START Extracted text
Phantom has raised $28 million to date and is not disclosing its valuation. 

From stress fractures to scaled impact

Austin, Texas-based Phantom is the brainchild of Dr. Connor Glass, a polymath-big thinker type whose eyes widen when he talks about his past and his visions for the future.

Growing up in Oklahoma, Glass says he had a kind of intensity of purpose from early on. His plan, he said, was to join the military when he grew up “to make a scaled impact on the world.” 

Image Credits:Phantom Neuro

As a university student, that took the form of joining the ROTC, where he discovered a harsh reality: He had a tendency to get repeat stress fractures. That would ultimately limit what he wanted to do in the military, he realized.

Thinking back to an experience he had when he was younger, observing a brain operation (his dad was friends with the neurosurgeon, he said, and apparently he was allowed in to sit in the OR…), Glass had an “a-ha!” moment, and made a pivot. 

He dropped his political science major and went pre-med instead. His scaled impact, he decided, would be to become a neurosurgeon and help people with even more serious limb issues than mere repeat stress fractures. 

Glass eventually graduated from medical school in Oklahoma, and — inspired by science fiction, YouTube, and actual scientific research — landed at Johns Hopkins, doing cutting-edge medical research in the field of brain implants used to control physical movement. 

There, he had one more epiphany: He saw that the field of brain implants was still largely nascent, unwieldy, and too imprecise, on top of being very invasive.

“There’s a team of PhD students frantically running around, plugging things in and typing on computers,” he said of the typical environment in those labs. “There are massive cables that had to be, you know, stuck onto the implants that came out of the patient’s skull, which allowed the signals to get out of the implants and go to the limbs. I was struck by the fact that, well, this isn’t scalable at all. This is purely proof of concept.”

With his focus still on “sweeping impact” and scale, he shifted again to looking at the wider neural network in the body. That led him to focus on nerve endings, the concept of the phantom limb, and how to bring these into the physical world by understanding what those nerves are trying to signal. That’s how Phantom Neuro came to be.
END Extracted text
START Material shown
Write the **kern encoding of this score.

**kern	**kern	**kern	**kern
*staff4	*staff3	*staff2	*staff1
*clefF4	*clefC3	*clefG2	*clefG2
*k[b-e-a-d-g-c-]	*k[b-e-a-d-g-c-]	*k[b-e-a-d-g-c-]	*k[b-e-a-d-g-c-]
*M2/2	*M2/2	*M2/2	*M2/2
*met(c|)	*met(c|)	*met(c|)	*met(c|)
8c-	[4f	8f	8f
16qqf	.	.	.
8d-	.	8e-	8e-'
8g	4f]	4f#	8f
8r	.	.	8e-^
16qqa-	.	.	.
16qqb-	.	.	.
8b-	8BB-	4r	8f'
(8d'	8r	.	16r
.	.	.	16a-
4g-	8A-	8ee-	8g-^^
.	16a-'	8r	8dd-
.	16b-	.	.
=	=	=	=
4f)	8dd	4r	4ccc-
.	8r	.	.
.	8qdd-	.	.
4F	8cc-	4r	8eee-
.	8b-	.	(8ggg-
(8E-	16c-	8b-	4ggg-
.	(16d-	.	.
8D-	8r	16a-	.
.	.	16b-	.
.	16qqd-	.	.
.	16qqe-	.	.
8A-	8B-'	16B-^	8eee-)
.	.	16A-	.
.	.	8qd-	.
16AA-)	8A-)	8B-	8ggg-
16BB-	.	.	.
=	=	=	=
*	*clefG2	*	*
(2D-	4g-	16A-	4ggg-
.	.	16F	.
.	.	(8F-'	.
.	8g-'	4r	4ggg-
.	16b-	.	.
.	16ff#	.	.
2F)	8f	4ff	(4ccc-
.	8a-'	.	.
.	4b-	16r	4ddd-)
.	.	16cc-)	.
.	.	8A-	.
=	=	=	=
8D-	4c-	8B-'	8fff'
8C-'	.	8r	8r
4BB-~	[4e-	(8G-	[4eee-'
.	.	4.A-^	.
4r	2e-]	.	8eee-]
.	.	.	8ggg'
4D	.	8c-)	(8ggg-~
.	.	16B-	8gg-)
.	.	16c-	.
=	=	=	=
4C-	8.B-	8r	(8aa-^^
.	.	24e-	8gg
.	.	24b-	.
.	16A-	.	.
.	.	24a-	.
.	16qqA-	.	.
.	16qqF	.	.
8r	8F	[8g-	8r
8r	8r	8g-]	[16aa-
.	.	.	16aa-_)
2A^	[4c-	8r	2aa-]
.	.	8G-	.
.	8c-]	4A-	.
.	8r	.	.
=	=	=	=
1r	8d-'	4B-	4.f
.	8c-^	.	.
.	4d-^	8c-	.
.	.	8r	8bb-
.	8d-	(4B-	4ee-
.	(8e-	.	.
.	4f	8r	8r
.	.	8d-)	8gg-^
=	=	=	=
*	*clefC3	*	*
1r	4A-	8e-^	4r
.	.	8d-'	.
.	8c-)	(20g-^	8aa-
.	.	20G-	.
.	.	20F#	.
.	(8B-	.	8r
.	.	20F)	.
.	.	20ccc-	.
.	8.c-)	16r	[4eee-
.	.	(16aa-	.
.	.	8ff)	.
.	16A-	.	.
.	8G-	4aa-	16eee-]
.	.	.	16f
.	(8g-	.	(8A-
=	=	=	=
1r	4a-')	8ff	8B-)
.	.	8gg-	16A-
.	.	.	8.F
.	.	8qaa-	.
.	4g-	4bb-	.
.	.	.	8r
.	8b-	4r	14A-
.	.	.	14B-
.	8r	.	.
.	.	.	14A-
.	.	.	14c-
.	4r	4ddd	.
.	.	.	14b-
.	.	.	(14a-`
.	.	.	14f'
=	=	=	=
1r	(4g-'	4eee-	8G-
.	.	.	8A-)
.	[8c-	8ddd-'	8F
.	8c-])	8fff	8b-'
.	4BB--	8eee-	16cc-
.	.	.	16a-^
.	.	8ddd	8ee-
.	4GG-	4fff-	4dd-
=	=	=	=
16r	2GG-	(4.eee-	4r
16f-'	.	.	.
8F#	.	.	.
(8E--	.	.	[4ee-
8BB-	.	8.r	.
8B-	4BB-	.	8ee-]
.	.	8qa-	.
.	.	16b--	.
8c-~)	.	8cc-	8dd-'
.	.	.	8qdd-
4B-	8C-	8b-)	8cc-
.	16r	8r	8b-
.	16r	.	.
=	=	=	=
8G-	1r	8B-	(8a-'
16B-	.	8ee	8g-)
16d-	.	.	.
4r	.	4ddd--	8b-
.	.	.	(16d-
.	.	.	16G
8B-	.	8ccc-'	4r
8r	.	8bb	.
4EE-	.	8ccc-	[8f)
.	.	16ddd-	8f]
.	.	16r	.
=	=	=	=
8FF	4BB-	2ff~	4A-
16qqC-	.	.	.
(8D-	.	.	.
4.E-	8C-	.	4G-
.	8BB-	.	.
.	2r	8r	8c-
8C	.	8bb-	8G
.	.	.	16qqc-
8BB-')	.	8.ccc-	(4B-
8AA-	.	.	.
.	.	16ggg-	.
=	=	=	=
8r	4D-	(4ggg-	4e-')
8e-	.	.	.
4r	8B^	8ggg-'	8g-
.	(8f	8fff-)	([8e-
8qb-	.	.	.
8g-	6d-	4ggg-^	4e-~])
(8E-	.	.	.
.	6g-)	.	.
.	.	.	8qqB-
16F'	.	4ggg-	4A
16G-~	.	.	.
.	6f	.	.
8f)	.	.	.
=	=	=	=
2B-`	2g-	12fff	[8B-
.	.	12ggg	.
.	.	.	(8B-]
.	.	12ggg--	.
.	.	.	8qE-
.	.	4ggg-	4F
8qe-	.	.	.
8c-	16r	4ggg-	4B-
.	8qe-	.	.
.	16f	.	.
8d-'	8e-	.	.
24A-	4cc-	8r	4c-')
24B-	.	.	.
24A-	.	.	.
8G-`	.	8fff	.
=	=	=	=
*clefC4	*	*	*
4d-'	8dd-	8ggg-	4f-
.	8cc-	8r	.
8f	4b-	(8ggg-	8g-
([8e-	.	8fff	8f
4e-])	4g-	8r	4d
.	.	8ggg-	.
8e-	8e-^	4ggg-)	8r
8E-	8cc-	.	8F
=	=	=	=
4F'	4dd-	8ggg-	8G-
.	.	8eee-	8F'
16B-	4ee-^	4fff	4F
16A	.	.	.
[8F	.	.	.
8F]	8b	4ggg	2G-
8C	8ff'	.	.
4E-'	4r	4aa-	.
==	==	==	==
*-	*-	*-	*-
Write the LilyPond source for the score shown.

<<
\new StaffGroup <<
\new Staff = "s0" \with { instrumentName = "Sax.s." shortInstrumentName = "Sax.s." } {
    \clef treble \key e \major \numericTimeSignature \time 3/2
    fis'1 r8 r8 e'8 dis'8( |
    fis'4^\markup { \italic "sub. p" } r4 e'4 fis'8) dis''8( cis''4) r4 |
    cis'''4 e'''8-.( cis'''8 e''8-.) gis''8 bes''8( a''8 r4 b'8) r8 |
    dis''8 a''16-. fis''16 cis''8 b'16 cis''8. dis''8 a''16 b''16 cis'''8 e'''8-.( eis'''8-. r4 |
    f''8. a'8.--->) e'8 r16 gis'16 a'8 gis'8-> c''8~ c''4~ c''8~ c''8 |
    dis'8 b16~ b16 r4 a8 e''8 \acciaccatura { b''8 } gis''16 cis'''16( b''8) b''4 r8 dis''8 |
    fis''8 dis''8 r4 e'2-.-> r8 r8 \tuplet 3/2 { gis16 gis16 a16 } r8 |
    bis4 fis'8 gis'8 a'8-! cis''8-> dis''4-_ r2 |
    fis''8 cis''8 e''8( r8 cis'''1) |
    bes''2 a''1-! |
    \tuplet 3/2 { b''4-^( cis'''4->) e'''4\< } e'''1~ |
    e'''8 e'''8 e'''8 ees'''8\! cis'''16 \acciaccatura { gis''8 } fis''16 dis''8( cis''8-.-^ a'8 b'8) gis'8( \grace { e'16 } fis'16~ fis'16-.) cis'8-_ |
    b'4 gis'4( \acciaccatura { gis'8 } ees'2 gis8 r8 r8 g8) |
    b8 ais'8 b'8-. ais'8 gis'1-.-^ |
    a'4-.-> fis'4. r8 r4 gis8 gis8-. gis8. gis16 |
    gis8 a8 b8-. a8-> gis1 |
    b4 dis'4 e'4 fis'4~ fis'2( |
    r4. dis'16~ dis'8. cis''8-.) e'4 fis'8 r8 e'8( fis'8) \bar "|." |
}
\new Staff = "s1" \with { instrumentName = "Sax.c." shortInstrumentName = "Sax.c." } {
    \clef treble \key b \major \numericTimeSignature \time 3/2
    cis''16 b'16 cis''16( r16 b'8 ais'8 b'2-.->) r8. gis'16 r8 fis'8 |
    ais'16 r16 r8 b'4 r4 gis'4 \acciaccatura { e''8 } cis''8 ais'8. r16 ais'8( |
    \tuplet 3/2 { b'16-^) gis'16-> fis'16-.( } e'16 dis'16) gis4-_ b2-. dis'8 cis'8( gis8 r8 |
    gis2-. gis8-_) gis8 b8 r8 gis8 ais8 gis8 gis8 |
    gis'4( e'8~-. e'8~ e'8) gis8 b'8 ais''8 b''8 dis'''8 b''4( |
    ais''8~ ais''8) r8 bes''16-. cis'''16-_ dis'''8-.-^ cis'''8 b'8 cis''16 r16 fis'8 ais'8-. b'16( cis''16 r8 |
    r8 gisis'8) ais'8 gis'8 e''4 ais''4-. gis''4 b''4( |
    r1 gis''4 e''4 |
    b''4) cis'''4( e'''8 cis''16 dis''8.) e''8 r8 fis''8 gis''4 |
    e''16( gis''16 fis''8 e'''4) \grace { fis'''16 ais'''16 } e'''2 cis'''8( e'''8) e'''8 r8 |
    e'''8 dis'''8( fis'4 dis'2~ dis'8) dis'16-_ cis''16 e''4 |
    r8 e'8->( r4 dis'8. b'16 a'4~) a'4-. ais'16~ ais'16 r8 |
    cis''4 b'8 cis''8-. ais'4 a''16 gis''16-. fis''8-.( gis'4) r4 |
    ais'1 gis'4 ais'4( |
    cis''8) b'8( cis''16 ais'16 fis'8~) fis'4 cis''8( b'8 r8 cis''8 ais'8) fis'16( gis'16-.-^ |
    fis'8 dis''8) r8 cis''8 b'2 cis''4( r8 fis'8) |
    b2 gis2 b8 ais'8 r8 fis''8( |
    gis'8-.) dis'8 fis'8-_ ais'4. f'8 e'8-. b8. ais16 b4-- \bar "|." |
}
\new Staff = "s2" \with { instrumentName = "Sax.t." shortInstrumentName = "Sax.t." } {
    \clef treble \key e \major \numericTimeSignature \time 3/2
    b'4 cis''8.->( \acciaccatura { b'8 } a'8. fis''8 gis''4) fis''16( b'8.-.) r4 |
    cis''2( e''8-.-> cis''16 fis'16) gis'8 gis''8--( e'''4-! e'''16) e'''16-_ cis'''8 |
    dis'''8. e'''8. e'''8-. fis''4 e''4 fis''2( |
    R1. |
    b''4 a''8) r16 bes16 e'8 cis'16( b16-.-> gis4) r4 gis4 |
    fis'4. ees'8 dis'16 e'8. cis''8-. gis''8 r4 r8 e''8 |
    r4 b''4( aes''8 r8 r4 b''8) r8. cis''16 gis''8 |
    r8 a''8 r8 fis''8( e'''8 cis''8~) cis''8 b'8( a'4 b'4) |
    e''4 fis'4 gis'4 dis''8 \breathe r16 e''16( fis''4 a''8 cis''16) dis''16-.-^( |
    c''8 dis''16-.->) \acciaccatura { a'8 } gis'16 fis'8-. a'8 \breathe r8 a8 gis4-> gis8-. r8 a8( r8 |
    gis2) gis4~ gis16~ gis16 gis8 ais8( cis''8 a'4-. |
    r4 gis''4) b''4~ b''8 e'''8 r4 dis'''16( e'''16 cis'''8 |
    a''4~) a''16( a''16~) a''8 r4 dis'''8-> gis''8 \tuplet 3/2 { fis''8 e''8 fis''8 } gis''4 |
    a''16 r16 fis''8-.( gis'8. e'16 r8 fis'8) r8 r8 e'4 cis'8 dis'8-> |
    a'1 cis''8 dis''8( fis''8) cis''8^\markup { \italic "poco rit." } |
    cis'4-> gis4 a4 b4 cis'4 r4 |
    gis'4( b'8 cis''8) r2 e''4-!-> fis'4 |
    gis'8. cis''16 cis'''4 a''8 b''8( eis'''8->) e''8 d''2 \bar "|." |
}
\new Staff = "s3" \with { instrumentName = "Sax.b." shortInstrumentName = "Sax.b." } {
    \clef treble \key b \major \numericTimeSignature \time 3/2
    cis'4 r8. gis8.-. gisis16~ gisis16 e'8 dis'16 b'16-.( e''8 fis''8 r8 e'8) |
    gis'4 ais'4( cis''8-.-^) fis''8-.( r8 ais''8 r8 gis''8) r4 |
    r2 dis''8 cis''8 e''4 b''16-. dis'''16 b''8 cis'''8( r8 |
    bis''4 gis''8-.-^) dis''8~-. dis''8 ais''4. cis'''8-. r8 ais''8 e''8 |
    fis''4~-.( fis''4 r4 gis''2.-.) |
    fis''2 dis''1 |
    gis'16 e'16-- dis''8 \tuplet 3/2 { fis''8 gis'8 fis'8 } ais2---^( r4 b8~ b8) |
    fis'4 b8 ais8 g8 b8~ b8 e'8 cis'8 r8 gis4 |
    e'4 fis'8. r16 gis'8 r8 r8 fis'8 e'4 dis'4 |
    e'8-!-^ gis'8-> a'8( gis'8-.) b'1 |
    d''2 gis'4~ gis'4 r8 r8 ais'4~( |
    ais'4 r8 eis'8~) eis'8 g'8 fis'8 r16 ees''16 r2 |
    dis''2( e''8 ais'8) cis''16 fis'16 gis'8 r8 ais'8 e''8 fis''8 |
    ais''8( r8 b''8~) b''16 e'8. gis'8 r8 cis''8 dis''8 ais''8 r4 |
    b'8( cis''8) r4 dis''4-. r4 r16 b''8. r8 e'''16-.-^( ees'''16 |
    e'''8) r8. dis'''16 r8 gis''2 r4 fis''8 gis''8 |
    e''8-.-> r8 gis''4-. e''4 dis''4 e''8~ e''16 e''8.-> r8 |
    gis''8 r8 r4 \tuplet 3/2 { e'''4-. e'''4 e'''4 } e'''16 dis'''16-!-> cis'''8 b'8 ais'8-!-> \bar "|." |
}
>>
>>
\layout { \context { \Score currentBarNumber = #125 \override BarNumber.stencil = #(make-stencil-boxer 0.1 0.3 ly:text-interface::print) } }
END Material shown
— Your goal —
Pick up the article on Phantom Neuro after its last sentence and continue it.

— Task answer —
If you are wondering how willing people might be to implant a plastic strip inside their limbs to control prosthetics more easily, it’s not exactly unchartered territory. There are already procedures in place for therapies that place implants on spinal cords, for birth control, to augment breasts, to monitor heart activity and, yes, to develop brain-computer interfaces. Phantom Neuro believes that this is just one more step on that trajectory, and hopes the market sees it that way, too. 

The company plans to make its tech available first for prosthetic arms, and plans to add support for legs after that. The applications of the tech go beyond amputees, too, since it might also be used for controlling robots remotely, and — since we’re living in the age of AI training — to potentially use that data for helping robots learn to move in more human-like ways. All of that is very much in the distant future, however. 

With Phantom focused on building the nerve-prosthetic interface and technology, there is an obvious hand-off that will require equally impressive R&D in the form of the “edge devices” — the prosthetics themselves. Glass said the idea is for Phantom to work with a number of companies’ products, but getting involved with Ottobock, one of the big developers of these, is obviously a smart move to get closer to that development.

“I think that Phantom is making good progress in the neural interface between prosthetics and the human body,” Dr. Arne Kreitz, Ottobock’s CFO, said in an interview. “That’s why we invested. It’s an interesting approach and not too invasive. There is a lot going on here at the moment from brain interfaces and less invasive methods.”